> **Vorliegender Text**:
---

Pro Integration
Interessanter als alle hochkarätige Technik ist letzten Endes das Ergebnis; besonders die Frage, wie viel audiophile „Magie“ der SAM G2 als Vollverstärker zu entfalten vermag, dürfte sowohl jene beschäftigen, die Audionets Vor-Endstufen-Kombinationen im Ohr haben als auch diejenigen, die ab einer gewissen Preisklasse eher einer aufgeteilten Lösung zugetan sind. Allerdings finden sich zum Preis eines SAM G2 noch nicht allzu viele wirklich ernst zu nehmende Vor-End-Kombis, doch auch absolut gesehen bleibt das Thema Integrierter vs. Kombination spannend, insbesondere da die High End-Szene in den letzten Jahren etliche brisante Vollverstärker hervorgebracht hat. Zu diesen gehört definitiv auch der SAM G2, so weit lässt sich mit der Tür ins Haus fallen. Auch diese ‚Integrationsdebatte‘ wird immer wieder von unterschiedlichen Seiten her angefacht: Für Vollverstärker sprechen zweifelsohne ganz pragmatische Aspekte wie der Platzbedarf und die Tatsache, dass in dieser Variante ein bis zwei hochwertige Netzkabel und eine ebensolche NF-Verbindung weniger benötigt werden - von zusätzlichen Gerätebasen für Endverstärker ganz zu schweigen. Diese eingesparten, nicht unerheblichen Posten in die Elektronik zu investieren, ist sicherlich eine vernünftige audiophile Kalkulation für Klangfreunde, die nicht über fast unbegrenztes Budget verfügen.

---

> **Aufgabe A**:
Ermitteln Sie in den Einträgen jede Zeile, die das Wort „this“ enthält, und geben Sie diese Zeilen vollständig wieder.

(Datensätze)

---

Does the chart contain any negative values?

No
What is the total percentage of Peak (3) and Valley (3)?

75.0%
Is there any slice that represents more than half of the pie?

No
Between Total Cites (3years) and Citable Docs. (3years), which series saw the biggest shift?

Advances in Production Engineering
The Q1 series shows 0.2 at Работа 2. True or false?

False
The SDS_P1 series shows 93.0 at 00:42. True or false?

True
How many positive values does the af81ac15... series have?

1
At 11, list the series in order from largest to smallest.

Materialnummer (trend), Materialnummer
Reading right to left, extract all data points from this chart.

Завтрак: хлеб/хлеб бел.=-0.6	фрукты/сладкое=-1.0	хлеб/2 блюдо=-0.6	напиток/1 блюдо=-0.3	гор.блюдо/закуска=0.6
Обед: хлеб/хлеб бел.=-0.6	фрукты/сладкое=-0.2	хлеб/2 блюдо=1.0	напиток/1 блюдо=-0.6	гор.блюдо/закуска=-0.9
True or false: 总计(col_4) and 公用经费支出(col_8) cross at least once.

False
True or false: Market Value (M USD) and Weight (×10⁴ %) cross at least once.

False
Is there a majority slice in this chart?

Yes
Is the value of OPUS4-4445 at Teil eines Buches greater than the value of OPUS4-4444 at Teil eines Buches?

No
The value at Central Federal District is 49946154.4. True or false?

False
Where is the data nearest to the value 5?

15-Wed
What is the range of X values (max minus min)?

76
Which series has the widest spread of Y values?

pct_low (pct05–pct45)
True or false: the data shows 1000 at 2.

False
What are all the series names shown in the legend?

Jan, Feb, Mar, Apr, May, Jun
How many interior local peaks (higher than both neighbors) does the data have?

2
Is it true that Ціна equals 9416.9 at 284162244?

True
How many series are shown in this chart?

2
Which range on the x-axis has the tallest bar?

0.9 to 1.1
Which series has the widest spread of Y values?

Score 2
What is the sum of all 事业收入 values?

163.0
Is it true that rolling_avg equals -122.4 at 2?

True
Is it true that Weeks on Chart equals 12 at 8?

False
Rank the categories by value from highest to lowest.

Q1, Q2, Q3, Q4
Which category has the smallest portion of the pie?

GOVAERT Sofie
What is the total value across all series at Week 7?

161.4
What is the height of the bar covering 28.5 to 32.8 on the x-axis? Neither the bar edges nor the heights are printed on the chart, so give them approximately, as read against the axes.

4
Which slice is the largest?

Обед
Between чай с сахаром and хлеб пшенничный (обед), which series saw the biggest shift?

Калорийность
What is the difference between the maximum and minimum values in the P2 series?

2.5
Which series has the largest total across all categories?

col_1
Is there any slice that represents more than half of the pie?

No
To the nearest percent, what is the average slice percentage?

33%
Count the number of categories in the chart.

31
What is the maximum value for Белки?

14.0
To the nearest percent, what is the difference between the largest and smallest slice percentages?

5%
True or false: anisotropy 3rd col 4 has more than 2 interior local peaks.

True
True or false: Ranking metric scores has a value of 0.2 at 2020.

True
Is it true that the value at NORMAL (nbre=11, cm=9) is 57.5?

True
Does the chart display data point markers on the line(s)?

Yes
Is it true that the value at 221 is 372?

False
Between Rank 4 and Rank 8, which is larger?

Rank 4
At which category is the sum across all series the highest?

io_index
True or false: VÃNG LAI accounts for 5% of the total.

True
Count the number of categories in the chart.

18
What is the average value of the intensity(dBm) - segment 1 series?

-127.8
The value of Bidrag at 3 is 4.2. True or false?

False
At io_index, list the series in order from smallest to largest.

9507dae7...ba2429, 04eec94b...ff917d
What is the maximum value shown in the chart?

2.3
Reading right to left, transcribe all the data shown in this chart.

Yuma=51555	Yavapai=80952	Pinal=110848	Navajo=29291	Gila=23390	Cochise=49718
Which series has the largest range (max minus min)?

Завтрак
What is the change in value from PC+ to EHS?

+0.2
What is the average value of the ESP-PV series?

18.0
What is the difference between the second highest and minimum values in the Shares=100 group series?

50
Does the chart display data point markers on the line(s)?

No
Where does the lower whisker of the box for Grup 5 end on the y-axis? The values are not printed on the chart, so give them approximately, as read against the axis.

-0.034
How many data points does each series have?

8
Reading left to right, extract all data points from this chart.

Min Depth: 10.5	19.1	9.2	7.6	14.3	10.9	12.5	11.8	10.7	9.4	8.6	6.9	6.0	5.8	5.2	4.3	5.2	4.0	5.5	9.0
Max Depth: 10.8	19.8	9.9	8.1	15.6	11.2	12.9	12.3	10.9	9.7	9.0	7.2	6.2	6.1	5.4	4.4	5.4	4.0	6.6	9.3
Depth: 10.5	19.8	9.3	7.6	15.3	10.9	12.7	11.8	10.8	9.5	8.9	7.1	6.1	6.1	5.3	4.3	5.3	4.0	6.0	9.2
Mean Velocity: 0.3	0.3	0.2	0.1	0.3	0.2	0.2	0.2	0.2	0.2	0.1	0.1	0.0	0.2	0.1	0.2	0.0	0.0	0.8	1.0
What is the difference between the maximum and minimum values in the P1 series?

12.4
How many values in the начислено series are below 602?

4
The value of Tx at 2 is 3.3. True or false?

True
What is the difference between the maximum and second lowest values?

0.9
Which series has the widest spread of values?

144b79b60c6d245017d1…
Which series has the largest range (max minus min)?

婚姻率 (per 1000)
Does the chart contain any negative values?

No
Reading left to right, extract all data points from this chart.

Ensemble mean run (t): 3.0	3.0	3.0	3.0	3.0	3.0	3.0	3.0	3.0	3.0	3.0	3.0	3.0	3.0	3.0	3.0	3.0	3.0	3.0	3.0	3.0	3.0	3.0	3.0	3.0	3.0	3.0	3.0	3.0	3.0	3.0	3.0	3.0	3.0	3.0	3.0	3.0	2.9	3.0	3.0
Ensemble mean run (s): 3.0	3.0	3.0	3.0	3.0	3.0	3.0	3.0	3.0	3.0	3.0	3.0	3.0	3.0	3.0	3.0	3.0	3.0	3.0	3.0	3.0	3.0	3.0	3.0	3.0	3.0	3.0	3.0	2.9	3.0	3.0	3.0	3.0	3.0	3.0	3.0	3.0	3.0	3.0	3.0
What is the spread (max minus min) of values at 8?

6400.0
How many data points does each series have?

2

---

> **Aufgabe B**:
Schreiben Sie den Text über den Vollverstärker SAM G2 im Anschluss an seinen letzten Satz weiter.

> **Antwort A**:
Reading right to left, extract all data points from this chart.
Is there a majority slice in this chart?
How many series are shown in this chart?
Reading right to left, transcribe all the data shown in this chart.
Reading left to right, extract all data points from this chart.
Reading left to right, extract all data points from this chart.

> **Antwort B**:
Demgegenüber lässt sich für separate Vor- und Endverstärker nur argumentieren, dass die Spezialisierung auf Vor- beziehungsweise Endverstärkung letztlich doch bei den jeweiligen Komponenten noch mehr konstruktiven Aufwand gestattet und daher klanglich noch höher hinaus führen kann sowie mit dem freilich sehr reizvollen Aspekt ultimativer Leistung. Wenn es dabei allerdings vordergründig um die Fähigkeit geht, auch leistungshungrige Lautsprecher wirklich problemlos anzutreiben, können am SAM G2 Interessierte jegliche Bedenken beruhigt vergessen. Der Neue aus Bochum verdient nicht nur anhand seines Datenblatts bemessen wirklich die Bezeichnung als echtes Kraftpaket, seine unbedingte Kontrolle über die Lautsprecher ist jederzeit förmlich spürbar. Das gilt nicht nur für so dankbare Exemplare wie die überwiegend für den Hörtest eingesetzten Vienna Acoustics Beethoven Grand, sondern auch für wirkungsgradschwache, etwas ältere Modelle wie zum Beispiel meine eigenen SCM35 von ATC.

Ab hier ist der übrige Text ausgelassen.